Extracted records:

● ● ●

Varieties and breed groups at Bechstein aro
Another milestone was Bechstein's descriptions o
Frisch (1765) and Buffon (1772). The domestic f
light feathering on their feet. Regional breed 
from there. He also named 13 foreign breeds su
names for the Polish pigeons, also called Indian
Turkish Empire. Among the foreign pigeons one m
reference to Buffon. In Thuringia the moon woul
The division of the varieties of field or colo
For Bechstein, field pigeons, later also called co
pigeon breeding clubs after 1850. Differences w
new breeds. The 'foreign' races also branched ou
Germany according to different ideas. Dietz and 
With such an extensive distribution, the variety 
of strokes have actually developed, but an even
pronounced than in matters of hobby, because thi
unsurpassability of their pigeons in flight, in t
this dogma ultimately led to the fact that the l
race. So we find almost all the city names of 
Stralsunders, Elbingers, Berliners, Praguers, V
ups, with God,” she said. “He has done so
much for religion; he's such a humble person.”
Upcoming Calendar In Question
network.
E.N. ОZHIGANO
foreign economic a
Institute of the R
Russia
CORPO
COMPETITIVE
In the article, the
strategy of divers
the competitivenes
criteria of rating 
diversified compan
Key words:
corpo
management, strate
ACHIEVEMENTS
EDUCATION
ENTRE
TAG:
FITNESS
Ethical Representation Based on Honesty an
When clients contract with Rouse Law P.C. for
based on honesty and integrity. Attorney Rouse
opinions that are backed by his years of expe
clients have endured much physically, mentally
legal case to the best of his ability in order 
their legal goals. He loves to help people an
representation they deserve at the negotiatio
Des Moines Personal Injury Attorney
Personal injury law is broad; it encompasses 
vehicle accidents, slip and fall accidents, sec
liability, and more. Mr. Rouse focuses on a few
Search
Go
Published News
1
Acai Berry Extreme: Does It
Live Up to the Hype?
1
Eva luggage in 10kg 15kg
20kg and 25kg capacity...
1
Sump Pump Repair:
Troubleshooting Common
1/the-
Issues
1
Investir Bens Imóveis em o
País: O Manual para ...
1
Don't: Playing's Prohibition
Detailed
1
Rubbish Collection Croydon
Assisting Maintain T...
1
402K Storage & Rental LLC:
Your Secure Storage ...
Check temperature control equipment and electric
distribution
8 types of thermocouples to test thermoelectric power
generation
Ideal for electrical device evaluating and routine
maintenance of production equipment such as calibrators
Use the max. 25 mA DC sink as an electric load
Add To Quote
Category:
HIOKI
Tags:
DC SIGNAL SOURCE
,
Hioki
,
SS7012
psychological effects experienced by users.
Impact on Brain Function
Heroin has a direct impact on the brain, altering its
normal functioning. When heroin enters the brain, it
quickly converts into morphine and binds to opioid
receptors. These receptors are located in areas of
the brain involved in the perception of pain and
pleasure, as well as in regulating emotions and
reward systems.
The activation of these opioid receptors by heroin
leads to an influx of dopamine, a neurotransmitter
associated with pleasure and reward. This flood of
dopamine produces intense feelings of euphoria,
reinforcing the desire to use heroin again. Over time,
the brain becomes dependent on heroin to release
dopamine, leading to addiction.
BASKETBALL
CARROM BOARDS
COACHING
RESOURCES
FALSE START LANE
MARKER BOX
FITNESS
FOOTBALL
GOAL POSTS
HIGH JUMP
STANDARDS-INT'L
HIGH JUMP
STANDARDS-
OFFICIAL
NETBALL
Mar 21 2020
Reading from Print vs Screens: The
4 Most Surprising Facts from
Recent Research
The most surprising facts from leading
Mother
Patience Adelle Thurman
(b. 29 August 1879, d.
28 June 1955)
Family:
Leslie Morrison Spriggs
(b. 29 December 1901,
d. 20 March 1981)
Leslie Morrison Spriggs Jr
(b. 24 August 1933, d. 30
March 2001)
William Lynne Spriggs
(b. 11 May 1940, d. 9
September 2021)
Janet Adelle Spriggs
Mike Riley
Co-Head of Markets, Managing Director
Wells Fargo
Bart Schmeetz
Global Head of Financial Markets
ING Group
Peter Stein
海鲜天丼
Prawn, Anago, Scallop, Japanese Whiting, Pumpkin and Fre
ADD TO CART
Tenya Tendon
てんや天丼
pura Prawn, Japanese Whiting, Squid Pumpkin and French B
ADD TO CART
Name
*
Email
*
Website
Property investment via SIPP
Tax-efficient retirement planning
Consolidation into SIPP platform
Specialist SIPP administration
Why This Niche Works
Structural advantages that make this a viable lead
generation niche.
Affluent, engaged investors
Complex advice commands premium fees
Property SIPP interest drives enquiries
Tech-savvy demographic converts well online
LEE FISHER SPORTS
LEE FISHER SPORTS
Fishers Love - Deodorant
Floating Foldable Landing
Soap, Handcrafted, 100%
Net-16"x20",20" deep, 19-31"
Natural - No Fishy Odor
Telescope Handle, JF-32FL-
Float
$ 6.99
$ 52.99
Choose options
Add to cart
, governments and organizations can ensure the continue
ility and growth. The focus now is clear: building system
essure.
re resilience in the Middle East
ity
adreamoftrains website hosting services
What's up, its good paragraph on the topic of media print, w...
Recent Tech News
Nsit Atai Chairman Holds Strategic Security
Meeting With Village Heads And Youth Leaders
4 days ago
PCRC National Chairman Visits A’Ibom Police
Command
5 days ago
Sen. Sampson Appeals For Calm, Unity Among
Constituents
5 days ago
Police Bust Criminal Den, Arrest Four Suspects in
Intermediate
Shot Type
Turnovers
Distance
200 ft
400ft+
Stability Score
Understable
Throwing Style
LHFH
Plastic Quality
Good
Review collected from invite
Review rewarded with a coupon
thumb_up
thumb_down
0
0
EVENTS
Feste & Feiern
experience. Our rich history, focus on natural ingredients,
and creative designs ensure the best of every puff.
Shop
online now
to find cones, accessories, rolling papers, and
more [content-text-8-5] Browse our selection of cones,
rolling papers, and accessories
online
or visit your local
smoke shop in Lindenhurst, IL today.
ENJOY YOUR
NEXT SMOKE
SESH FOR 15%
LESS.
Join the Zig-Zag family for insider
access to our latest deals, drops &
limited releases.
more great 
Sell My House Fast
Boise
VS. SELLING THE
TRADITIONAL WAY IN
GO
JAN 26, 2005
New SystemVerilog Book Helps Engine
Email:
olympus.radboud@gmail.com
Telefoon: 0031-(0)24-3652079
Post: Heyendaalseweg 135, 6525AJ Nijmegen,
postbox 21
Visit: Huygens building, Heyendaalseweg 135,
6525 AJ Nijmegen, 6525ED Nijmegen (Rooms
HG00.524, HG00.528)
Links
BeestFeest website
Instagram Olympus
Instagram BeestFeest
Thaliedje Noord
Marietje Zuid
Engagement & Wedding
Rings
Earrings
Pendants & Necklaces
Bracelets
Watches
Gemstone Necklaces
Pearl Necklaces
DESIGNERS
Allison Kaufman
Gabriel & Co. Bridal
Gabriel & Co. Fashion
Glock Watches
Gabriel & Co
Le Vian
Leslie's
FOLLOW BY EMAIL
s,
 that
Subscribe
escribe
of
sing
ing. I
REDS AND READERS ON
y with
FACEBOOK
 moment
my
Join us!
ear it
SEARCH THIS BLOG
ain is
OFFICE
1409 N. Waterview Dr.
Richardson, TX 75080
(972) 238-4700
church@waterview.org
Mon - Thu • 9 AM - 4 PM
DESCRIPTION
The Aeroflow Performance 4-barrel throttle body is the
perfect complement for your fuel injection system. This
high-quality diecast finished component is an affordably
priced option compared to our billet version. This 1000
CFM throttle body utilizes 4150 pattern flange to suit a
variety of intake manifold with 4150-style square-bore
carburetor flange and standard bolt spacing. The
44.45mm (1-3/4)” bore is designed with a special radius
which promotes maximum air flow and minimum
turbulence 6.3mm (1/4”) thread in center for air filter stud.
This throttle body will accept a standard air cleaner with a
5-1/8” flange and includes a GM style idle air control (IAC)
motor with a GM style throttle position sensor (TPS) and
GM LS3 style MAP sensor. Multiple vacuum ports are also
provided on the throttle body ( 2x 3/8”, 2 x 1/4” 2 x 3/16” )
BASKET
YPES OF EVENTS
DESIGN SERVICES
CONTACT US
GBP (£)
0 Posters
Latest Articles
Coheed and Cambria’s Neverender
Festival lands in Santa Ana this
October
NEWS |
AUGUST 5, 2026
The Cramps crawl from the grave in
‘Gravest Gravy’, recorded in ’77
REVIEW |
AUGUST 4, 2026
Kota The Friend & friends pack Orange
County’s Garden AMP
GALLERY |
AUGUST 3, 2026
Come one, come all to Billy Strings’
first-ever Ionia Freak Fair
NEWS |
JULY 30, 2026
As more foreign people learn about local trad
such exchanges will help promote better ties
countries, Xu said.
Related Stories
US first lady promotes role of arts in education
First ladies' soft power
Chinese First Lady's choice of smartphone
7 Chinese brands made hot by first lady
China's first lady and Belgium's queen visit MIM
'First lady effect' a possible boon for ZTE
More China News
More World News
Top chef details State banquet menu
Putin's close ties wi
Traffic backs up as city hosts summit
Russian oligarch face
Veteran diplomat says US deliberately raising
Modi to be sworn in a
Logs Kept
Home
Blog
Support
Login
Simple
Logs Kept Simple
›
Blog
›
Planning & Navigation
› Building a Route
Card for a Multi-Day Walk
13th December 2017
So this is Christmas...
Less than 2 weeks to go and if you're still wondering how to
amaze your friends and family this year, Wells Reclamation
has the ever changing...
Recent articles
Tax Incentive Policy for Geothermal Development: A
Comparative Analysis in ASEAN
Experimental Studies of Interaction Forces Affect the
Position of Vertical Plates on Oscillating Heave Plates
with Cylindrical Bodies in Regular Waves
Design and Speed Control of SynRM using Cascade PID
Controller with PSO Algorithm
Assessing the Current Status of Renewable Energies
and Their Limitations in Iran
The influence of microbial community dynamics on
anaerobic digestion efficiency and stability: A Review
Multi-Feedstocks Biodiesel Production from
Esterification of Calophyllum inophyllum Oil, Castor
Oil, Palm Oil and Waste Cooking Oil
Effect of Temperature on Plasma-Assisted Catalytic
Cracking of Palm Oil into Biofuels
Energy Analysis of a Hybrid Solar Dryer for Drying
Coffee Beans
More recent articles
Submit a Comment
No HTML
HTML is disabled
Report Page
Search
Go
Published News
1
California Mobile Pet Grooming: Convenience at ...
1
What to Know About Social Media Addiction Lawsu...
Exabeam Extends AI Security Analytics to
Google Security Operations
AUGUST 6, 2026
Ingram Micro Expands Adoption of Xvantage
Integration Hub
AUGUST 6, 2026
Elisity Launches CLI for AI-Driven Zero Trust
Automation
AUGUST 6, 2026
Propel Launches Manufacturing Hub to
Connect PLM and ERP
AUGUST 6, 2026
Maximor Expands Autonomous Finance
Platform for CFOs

● ● ●

Task statement:
Looking at the data above, show all lines where the word "Buffon" occurs.

Expected output:
Frisch (1765) and Buffon (1772). The domestic f
reference to Buffon. In Thuringia the moon woul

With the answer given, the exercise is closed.